If a registered holder of Old Notes desires to tender Old Notes, but such Old Notes are not immediately available, or time will not permit such holder’s Old Notes or other required documents to reach the Exchange Agent before the Expiration Date, or the procedure for book-entry transfer cannot be completed on a timely basis, a tender may be effected by following the guaranteed delivery procedures described in the Prospectus under the caption “The Exchange Offer—Guaranteed Delivery Procedures.”

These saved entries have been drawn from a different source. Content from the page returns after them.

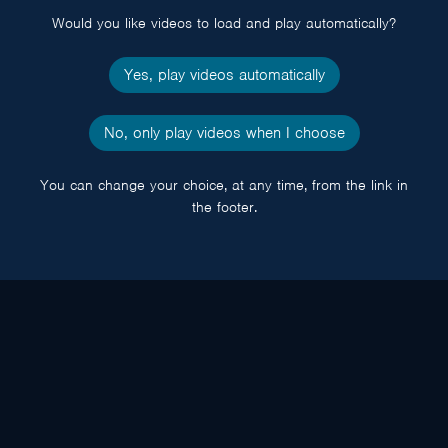
Would you like videos to load and play automatically?
Yes, play videos automatically
No, only play videos when I choose
You can change your choice, at any time, from the link in
the footer.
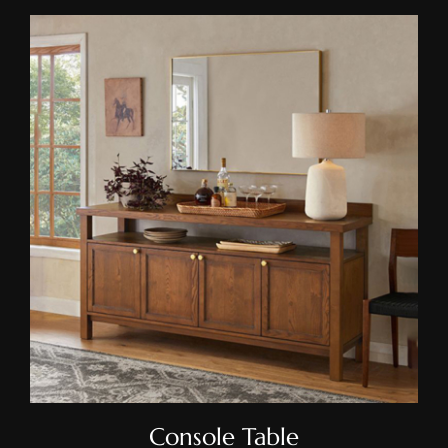
Console Table
Console Table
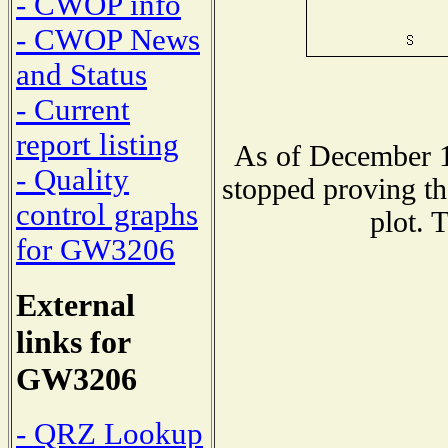
- CWOP info
- CWOP News
and Status
- Current
report listing
As of December 1
- Quality
stopped proving th
control graphs
plot. 
for GW3206
External
links for
GW3206
- QRZ Lookup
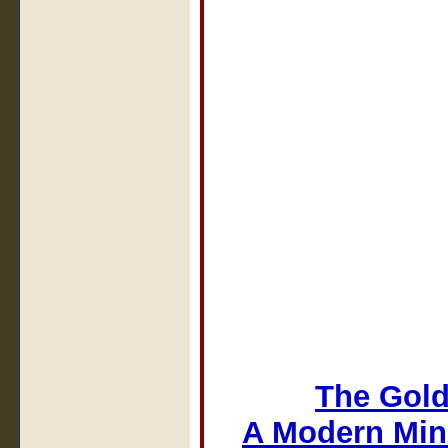
The Gold
A Modern Min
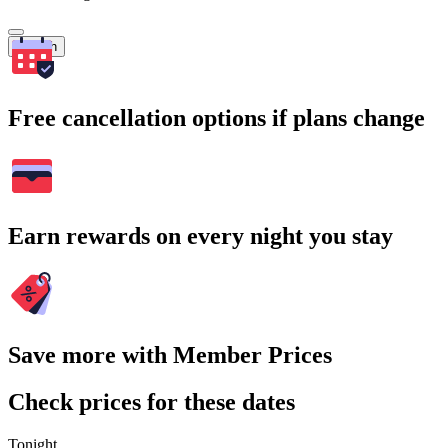
Search
Free cancellation options if plans change
Earn rewards on every night you stay
Save more with Member Prices
Check prices for these dates
Tonight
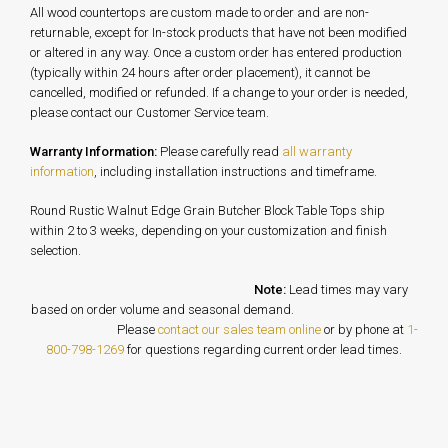
All wood countertops are custom made to order and are non-
returnable, except for In-stock products that have not been modified
or altered in any way. Once a custom order has entered production
(typically within 24 hours after order placement), it cannot be
cancelled, modified or refunded. If a change to your order is needed,
please contact our Customer Service team.
Warranty Information:
Please carefully read
all warranty
information
, including installation instructions and timeframe.
Round Rustic Walnut Edge Grain Butcher Block Table Tops ship
within 2 to 3 weeks, depending on your customization and finish
selection.
Note:
Lead times may vary
based on order volume and seasonal demand.
Please
contact our sales team online
or by phone at
1-
800-798-1269
for questions regarding current order lead times.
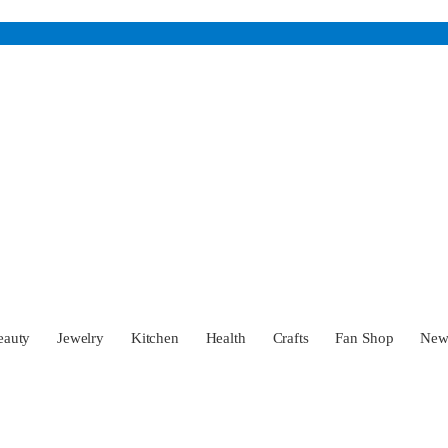
eauty
Jewelry
Kitchen
Health
Crafts
Fan Shop
Ne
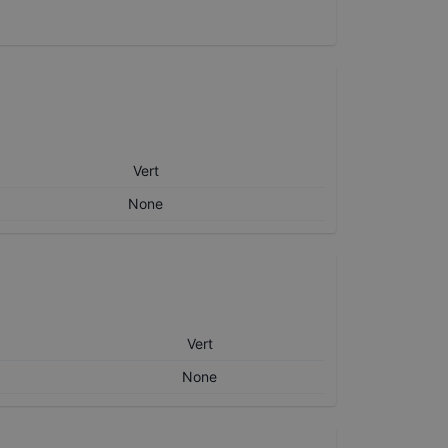
Vert
None
Vert
None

The Issuers will, upon request, reimburse brokers, dealers, commercial banks and trust companies for reasonable and necessary costs and expenses incurred by them in forwarding the Prospectus and the related documents to the beneficial owners of Old Notes held by them as nominee or in a fiduciary capacity. The Issuers will pay or cause to be paid all transfer taxes applicable to the exchange of Old Notes pursuant to the Exchange Offer, except as set forth in Instruction 6 of the Letter of Transmittal.

Any inquiries you may have with respect to the procedure for tendering Old Notes pursuant to the Exchange Offer, or requests for additional copies of the enclosed materials, should be directed to Wells Fargo Bank, National Association, the Exchange Agent for the Exchange Offer, at its address and telephone number set forth on the front of the Letter of Transmittal.

Very truly yours,

CTR PARTNERSHIP, L.P.

CARETRUST CAPITAL CORP.

NOTHING HEREIN OR IN THE ENCLOSED DOCUMENTS SHALL CONSTITUTE YOU OR ANY PERSON AS AN AGENT OF THE ISSUERS OR THE EXCHANGE AGENT, OR AUTHORIZE YOU OR ANY OTHER PERSON TO USE ANY DOCUMENT OR MAKE ANY STATEMENTS ON BEHALF OF ANY OF THEM WITH RESPECT TO THE EXCHANGE OFFER, EXCEPT FOR STATEMENTS EXPRESSLY MADE IN THE PROSPECTUS OR THE LETTER OF TRANSMITTAL.